In 2018 veröffentlichte empirische Studien zeigten, dass nur sehr wenige Menschen in Deutschland von EC-Karten- oder Barzahlung auf mobile Varianten umgestiegen sind oder auch bereit sind dies zukünftig zu tun. Die Redakteure der Zeit Lisa Nienhaus und Jens Tönnesmann starteten diesbezüglich ein Experiment. Sie testeten die Möglichkeiten und Grenzen von den Smartphone Bezahlungsmethoden Apple Pay und Google Pay. Die Installation auf dem Smartphone erwies sich in beiden Fällen als simpel; hingegen überzeugten die gegebenen Möglichkeiten die Bezahlungsmethode auch wirklich zum Einsatz kommen zu lassen nicht. In Deutschland ist es weiterhin vielerorts nicht möglich per Smartphone zu zahlen. Was beispielsweise in London selbst bei dem Kauf eines Schokoladenriegels im Kiosk möglich ist, wird in Deutschland schnell zum Problem. Auch wenn in Supermärkten grundsätzlich die Option gegeben ist, wissen viele der dort angestellten Mitarbeiterinnen und Mitarbeiter nicht wie mit der Möglichkeit umzugehen ist. Irritation, Staunen aber auch kritische Blicke begleiten die Testpersonen in ihrem Alltag mit der mobilen Zahl-Methode. Das liegt nun mehr als vier Monate zurück.
Neuere Ergebnisse zeigen Veränderungen – aufgefallen ist dies allerdings bisher kaum.

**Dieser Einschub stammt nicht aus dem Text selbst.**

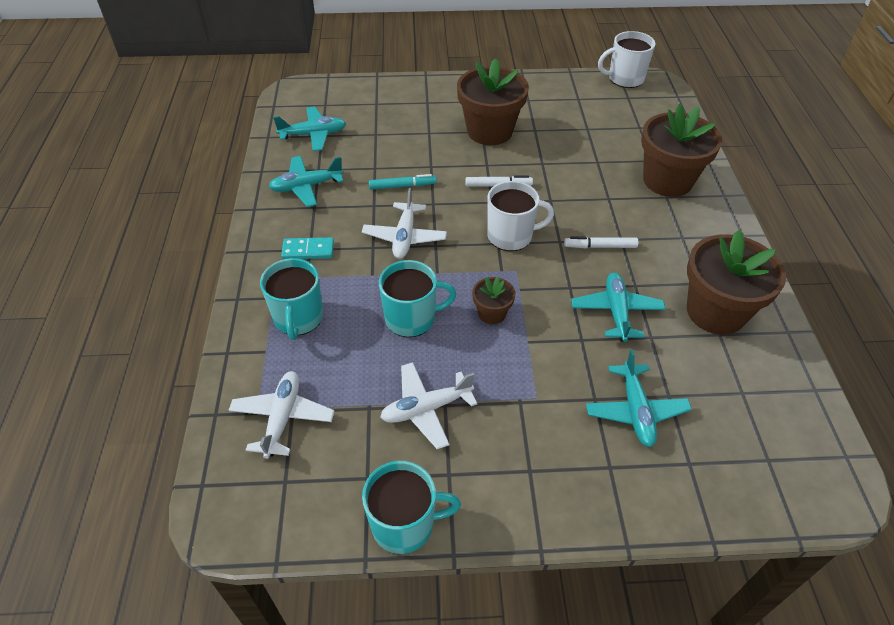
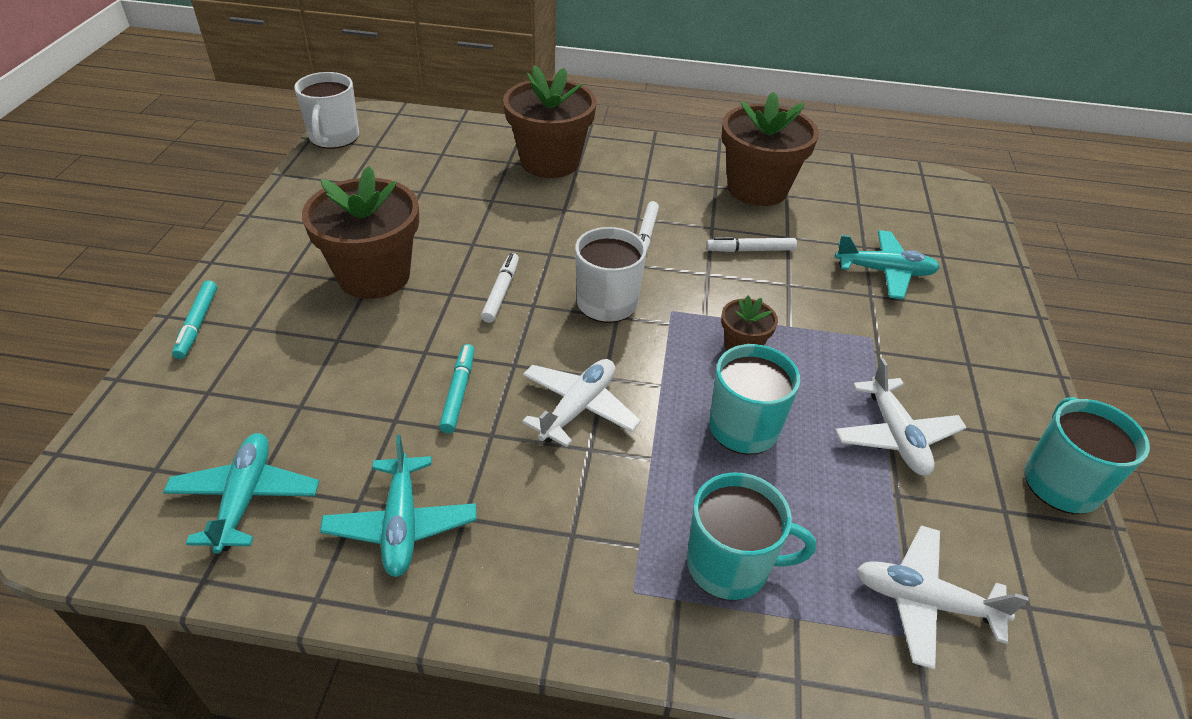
camera: 80 degrees left, 5 degrees down
turquoise domino [281,237,334,259] -> none
white plane [362,188,447,259] -> white plane turned 75 degrees counterclockwise [522,359,641,447]
turquoise plane [571,272,666,342] -> white marker [706,237,797,252]
none -> turquoise marker [172,280,217,359]

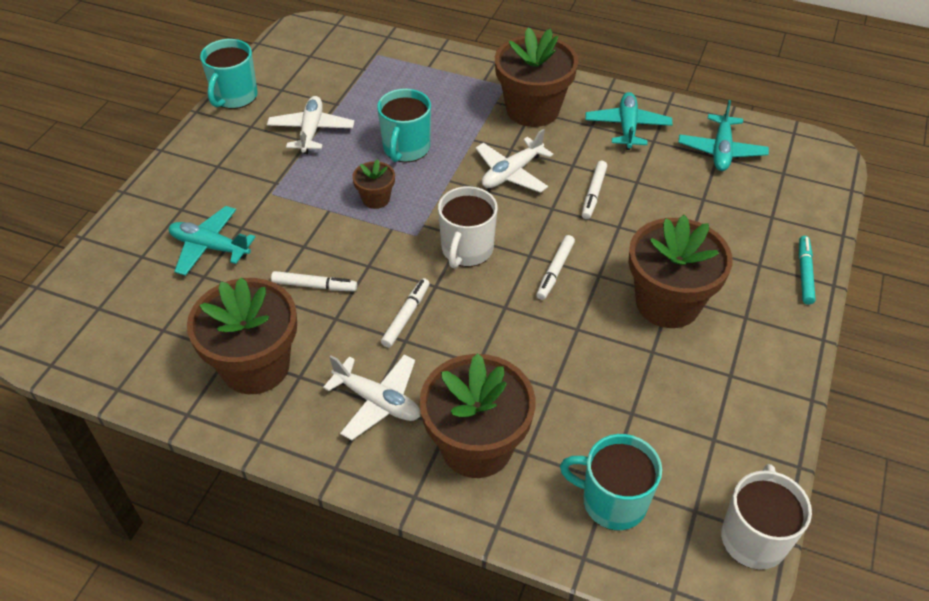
camera: 165 degrees left, 5 degrees up
turquoise marker [439,344,474,433] -> white marker [582,161,607,219]
turquoise mug [687,472,816,600] -> turquoise mug moved to [560,434,662,531]
white plane [856,526,1029,670] -> white plane moved to [323,355,420,440]
none -> brown flower pot [495,27,578,127]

Die PwC-Studie zu Mobile Payment zeigt: die Hälfte der unter 30-jährigen bezahlt regelmäßig mit dem Smartphone. Starkes Misstrauen allerdings herrscht weiterhin bei Altersgruppen über 30 und älter vor. Sehr problematisch wird bewertet, dass viele der Hausbanken bisher keine Möglichkeit der neuen Zahl-Methode zur Verfügung stellen. 87 Prozent der Befragten würden den Banken und Sparkassen personenbezogene Daten anvertrauen; Google hingegen nur 35 und Apple gerade mal 29 Prozent. Nach 15 Jahren vertraut zumindest jeder Dritte in Deutschland PayPal.
Trotz gesteigertem Interesse bleibt der Faktor Vertrauen wohl maßgebend. Viele äußern heute noch immer große Bedenken überhaupt Online-Banking auf dem Smartphone zu installieren. Auch Kreditkartennutzung sehen viele als eine potenzielle Gefahrenquelle: schließlich könnte ja auf irgendeine Art und Weise mein Geld gestohlen werden. Deutschland zahlt Bar oder auf Rechnung – gestern, heute und vermutlich auch noch die nächsten Jahre.
Mittlerweile werden auch über Bezahlungsvorgänge via Herzschlag oder Selfie-Foto diskutiert. Ob das Möglichkeiten sind, die deutsche Bürgerinnen und Bürger vorziehen würden?